** Goal of the exercise **
Tally how many lines in the rows below contain the string "that", treating uppercase and lowercase as different. Reply with the number alone.

** Provided information **
- Opening Delimiter -
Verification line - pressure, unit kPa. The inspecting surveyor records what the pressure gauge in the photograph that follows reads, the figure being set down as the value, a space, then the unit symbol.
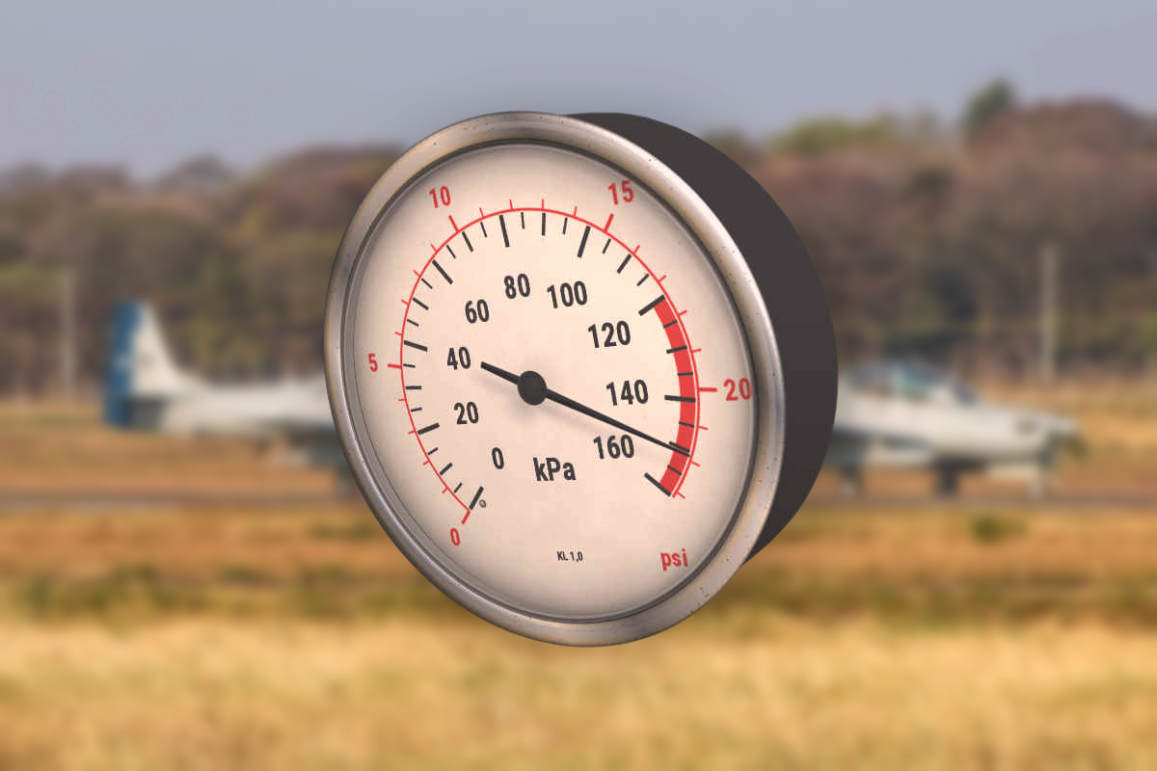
- Closing Delimiter -
- Opening Delimiter -
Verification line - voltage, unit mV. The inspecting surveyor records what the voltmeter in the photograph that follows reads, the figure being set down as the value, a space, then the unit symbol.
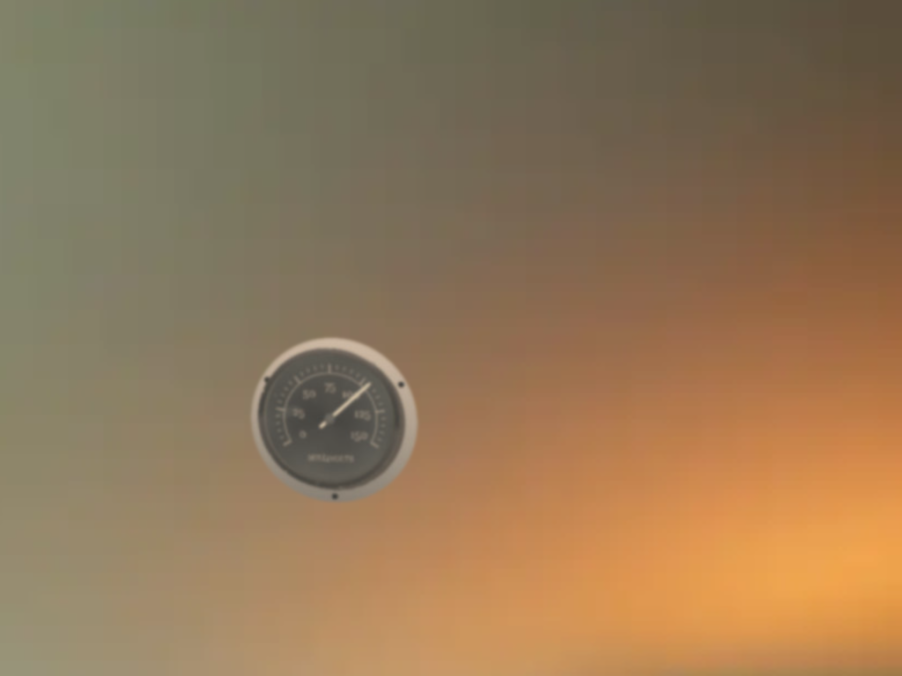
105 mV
- Closing Delimiter -
- Opening Delimiter -
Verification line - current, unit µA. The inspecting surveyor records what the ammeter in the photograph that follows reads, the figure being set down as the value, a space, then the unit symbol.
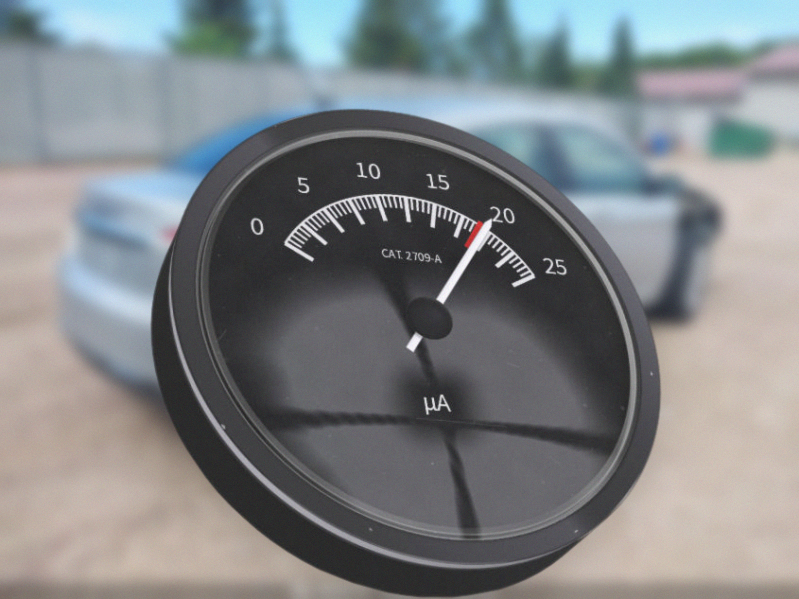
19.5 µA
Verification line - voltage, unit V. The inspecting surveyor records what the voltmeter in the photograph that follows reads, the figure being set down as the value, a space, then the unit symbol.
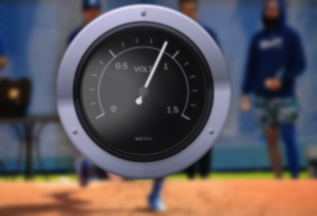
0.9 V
- Closing Delimiter -
** Response **
4